Further, when the negative pressure generated in the negative cavity is increased, the pitch angle is reduced in general, so that the corresponding positive pressure is required to be generated at the leading pad. Backed by this, it is impossible to increase the side pads toward the air inflow side to a large degree so as to ensure a necessary area for the leading pad.
Furthermore, when the side pads are arranged at the air outflow edge side excessively, the space between the air outflow edge of the side pad and the disk surface becomes small, so that the side pad contacts with the disk surface in the case of an accidental fluctuation in the flying amount or the flying posture of the slider, leading to lower the reliability of the apparatus. Accordingly, the arrangement of the side pads at the air outflow edge sides is also limited. Among others, since the side pads are arranged at both the lateral ends of the slider, the side pads tend to contact with the disk surface when the roll angle is increased.
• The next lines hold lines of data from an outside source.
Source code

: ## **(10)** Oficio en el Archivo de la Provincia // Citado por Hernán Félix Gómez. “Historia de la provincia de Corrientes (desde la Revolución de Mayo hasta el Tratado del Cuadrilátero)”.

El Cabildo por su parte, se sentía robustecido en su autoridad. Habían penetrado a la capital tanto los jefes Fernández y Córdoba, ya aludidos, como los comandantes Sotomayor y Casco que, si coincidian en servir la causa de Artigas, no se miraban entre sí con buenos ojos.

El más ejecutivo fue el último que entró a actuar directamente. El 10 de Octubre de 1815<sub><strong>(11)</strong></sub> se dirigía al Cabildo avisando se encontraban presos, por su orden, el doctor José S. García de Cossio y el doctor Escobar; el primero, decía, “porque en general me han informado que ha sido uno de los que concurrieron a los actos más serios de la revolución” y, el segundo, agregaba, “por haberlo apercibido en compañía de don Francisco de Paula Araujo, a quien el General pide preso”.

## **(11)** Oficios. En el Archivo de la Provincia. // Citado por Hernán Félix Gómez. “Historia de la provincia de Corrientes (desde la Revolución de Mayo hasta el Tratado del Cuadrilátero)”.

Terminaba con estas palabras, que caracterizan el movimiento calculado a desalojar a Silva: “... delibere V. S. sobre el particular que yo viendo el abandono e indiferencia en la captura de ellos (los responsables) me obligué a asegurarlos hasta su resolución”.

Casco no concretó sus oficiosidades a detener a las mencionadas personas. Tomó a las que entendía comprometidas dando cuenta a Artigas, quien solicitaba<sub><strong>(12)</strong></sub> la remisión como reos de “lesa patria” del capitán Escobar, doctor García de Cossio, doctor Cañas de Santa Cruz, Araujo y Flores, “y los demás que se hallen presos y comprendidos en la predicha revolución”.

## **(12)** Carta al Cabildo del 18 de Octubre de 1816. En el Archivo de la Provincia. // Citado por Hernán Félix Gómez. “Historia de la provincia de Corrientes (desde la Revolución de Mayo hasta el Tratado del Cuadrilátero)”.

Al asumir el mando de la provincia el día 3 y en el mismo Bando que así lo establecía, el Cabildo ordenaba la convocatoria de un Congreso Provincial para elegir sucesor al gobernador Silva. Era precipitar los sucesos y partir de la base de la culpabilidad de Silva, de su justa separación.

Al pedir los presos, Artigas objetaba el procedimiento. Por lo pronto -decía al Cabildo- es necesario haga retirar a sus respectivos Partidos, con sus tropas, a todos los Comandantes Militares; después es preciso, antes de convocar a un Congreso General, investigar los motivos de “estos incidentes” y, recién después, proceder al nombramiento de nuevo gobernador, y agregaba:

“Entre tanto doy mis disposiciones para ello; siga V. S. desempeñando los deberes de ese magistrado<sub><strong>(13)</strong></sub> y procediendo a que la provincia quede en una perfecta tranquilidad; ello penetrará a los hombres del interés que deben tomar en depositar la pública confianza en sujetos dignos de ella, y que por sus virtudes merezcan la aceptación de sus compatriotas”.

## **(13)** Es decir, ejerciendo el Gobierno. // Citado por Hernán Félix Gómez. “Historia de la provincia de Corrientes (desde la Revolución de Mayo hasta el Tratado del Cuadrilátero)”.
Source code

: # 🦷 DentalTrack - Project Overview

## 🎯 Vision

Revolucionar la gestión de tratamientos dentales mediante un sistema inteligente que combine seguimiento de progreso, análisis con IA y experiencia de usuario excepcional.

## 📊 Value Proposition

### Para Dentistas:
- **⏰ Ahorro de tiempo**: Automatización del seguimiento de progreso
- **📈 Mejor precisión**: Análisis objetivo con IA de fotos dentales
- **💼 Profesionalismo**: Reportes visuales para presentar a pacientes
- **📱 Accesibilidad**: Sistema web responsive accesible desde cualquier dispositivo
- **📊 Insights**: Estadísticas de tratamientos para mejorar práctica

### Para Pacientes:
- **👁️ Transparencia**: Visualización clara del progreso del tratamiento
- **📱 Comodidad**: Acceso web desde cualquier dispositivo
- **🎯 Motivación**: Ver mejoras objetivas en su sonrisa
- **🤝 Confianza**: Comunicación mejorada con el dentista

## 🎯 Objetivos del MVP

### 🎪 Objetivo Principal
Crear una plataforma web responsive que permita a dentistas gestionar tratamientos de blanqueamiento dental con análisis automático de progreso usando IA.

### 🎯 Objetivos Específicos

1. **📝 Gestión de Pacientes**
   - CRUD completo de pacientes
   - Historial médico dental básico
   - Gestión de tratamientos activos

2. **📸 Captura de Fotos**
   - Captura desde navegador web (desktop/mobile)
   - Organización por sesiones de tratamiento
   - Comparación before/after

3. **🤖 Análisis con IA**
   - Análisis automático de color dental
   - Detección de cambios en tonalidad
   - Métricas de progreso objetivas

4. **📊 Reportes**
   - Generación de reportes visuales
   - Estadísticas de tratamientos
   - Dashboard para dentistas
As described above, the side pads preferably generate larger positive pressure as much as possible in view of the pressure reducing characteristic, however, in view of the above-described three design constraints, it is impossible to increase the positive pressure generation by the increase of the area. Accordingly, the positive pressure generation increase per unit area (hereinafter referred to as the “positive pressure generation efficiency”) is necessary.
Thus, with the introduction of the side pad exhibiting higher efficiency in generating positive pressure, the roll moment caused by manufacturing errors can also be suppressed in addition to the improvement in the pressure reducing characteristic, so that the fluctuation in the roll angle caused thereby can be suppressed to a small level. Namely, it is possible to prevent the reduction of the minimum flying amount compared to the element flying amount, leading to the improvement in the reliability of the apparatuses.
Moreover, such a side pad can realize a desired pressure even in a small area, so that it is effectively used for a slider of a smaller size such as a femto slider (width×length×height=0.7×0.85×0.23 [mm]).